The National Pork Producers Council, the association for the $20 billion pork industry, said the new system will create a more symbiotic relationship with USDA workers who will "partner with the pork industry to better ensure safe products are entering the marketplace," according to an issues paper the trade group distributed on Capitol Hill.

"More emphasis will be placed on preventing contamination rather than reacting to it afterwards," said William James, the head veterinarian in the USDA's Food Safety and Inspection Service from 2008 to 2011, who helped develop the regulations.

"These [inspection] systems have evolved since the '80s, and they will continue to do so," he said. "We cannot do things the same ways we've always done them."

Joseph Ferguson is a former USDA hog inspector who retired in 2015 after working 23 years under the traditional inspection system as well as with a trial program that created the new proposed system. He said federal regulators lost control when plant workers supplanted them. Hog carcasses whizzed by him and the plant-paid inspectors at speeds so fast that fecal contamination -- an important indicator for E. coli and salmonella -- could not be detected.

"All the power gets handed over to the plant," Ferguson said. "I saw the alleged inspections that were performed by plant workers; they weren't inspections. They were supposed to meet or exceed USDA standards -- I never saw that happen."

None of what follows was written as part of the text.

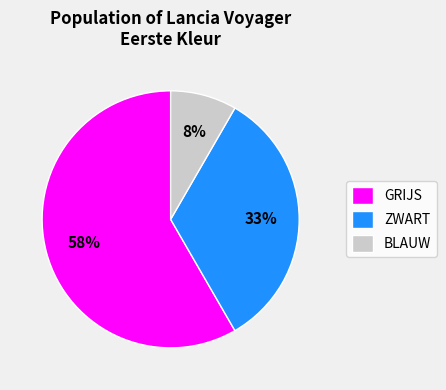

Combined, do ZWART and GRIJS account for over 50%?

Yes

The proposed hog slaughter rule is based on a study that began 20 years ago, ultimately including five large plants. Efforts to expand the program have sputtered under past administrations, but Trump administration officials have told industry trade groups that they expect the proposed regulations to soon become final. They say 40 of the 612 hog plants not already using the new system will begin using the program. Collectively, agriculture officials say, these plants will produce 90 percent of the pork produced in the United States.

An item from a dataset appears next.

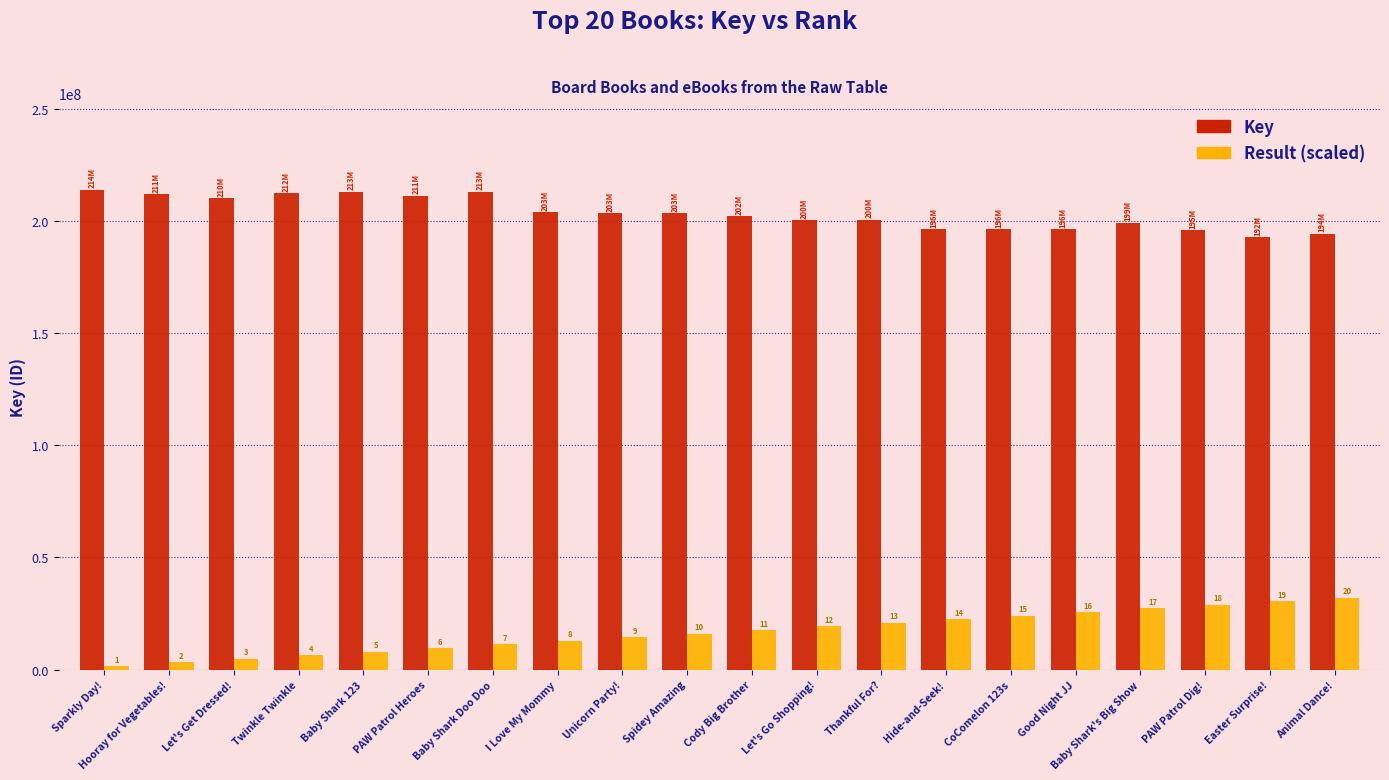

The Key series shows 199276188.0 at Baby Shark's Big Show. True or false?

True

An analysis by the USDA of 35 of the 40 plants estimated that the number of federal inspectors would shrink from 365 to 218. That same analysis estimated that the new system will save $6 million annually and that large plants -- by increasing their line speeds by more than 12 percent -- will increase their profits annually by more than $2 million dollars. The current cap on line speed is 1,106 hogs per hour or 18 hogs per minute.